Ob der Brief, den ein aus Anhalt-Dessau ausgewanderter Bauer 1788 an seinen Heimatort schickte und in dem er über seine Situation in Russland berichtete, jemanden zur Auswanderung nach Russland bewegte, wissen wir nicht. Aber Eindruck wird die Schilderung seiner Arbeits- und Lebensverhältnisse gemacht haben – "... und habe Gott sey Danck Äcker, Wiesen-Pferde, Kühe und ander Vieh so viel, ja mehr als ich bestreiten kann, habe als noch nie über Mängel zu klagen gehabt, Kirche und Schulen haben wir auch".

Nicht nur die Aussicht auf ein besseres Leben veranlasste Menschen dazu, ihre Heimat zu verlassen. Es war zum Teil auch eine gehörige Portion Neugier und Abenteuerlust.

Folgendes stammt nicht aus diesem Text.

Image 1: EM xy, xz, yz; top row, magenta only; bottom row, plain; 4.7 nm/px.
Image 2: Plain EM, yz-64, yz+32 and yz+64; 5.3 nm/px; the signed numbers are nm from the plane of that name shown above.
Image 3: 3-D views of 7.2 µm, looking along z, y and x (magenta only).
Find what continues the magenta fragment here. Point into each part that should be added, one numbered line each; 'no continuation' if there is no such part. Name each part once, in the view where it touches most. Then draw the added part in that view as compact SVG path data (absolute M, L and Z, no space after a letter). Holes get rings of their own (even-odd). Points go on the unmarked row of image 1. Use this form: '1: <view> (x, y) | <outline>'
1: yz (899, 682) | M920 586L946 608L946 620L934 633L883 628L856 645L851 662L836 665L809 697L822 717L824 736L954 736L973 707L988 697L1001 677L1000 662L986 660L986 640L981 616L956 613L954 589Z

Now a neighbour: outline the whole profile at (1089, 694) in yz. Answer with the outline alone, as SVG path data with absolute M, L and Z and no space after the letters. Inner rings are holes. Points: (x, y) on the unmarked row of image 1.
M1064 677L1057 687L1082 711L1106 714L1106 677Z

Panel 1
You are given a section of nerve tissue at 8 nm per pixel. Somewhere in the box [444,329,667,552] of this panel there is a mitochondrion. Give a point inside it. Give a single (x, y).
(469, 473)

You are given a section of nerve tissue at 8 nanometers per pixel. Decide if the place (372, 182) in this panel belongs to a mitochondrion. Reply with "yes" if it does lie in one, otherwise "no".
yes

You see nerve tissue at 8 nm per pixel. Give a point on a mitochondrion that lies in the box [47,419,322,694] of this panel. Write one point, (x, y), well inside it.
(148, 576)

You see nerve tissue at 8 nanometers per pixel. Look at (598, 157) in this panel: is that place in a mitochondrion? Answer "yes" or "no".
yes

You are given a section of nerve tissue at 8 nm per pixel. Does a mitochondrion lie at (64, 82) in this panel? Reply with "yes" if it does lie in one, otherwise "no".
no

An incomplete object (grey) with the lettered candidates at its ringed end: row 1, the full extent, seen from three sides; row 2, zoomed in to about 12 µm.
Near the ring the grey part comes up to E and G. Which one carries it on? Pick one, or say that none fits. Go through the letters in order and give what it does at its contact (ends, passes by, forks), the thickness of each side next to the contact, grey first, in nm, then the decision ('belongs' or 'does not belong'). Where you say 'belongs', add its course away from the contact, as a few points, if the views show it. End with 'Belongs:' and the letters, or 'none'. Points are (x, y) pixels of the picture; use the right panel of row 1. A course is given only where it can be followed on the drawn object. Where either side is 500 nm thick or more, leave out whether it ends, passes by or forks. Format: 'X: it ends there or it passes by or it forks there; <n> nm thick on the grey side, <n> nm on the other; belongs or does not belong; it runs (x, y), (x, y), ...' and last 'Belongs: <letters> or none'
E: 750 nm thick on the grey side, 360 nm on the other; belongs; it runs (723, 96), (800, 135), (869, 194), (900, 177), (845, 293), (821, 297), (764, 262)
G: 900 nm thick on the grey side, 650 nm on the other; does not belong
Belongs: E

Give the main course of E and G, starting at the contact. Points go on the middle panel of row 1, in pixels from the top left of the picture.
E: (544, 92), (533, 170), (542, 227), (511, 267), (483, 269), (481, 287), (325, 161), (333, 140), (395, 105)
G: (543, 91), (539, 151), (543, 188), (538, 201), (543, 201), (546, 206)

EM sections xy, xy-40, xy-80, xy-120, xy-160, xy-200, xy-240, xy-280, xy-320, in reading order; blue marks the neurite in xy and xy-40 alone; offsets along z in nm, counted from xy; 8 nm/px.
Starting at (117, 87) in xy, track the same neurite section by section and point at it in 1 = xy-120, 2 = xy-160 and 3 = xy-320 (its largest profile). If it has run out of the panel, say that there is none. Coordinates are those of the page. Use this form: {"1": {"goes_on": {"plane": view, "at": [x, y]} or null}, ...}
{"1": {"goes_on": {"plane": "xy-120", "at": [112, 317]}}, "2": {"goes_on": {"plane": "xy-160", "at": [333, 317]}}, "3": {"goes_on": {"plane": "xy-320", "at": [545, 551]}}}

Diese Motive waren es wohl, die in dem Handwerksgesellen Christian Gottlob Züge link den Entschluss reifen ließen, Deutschland zu verlassen. Seine ursprüngliche Absicht, nach Amerika auszuwandern, um "von meinem Vaterland fern gelegene Gegenden der Welt zu beseh´n", änderte er kurzfristig. In Lübeck überredeten ihn "einige gut gekleidete Leute", mit ihnen nach Russland zu gehen, "denn dort hat jetzt die große Catharina, selbst Deutsche, allen ihren Landsleuten, welchen es daheim nicht gefällt, ein neues Paradies eröffnet. Dorthin geht man einem gewissen Glück entgegen, durchstreift bis an das Ziel der Reise einen nicht kleinen Theil der Welt, lernt Kosaken, Kalmücken, Morduinen, Tschuktschen und eine Menge anderer unbekannter Völker kennen und sieht unzählige Dinge, von welchen man hier zu Lande kaum einmal hat reden hören."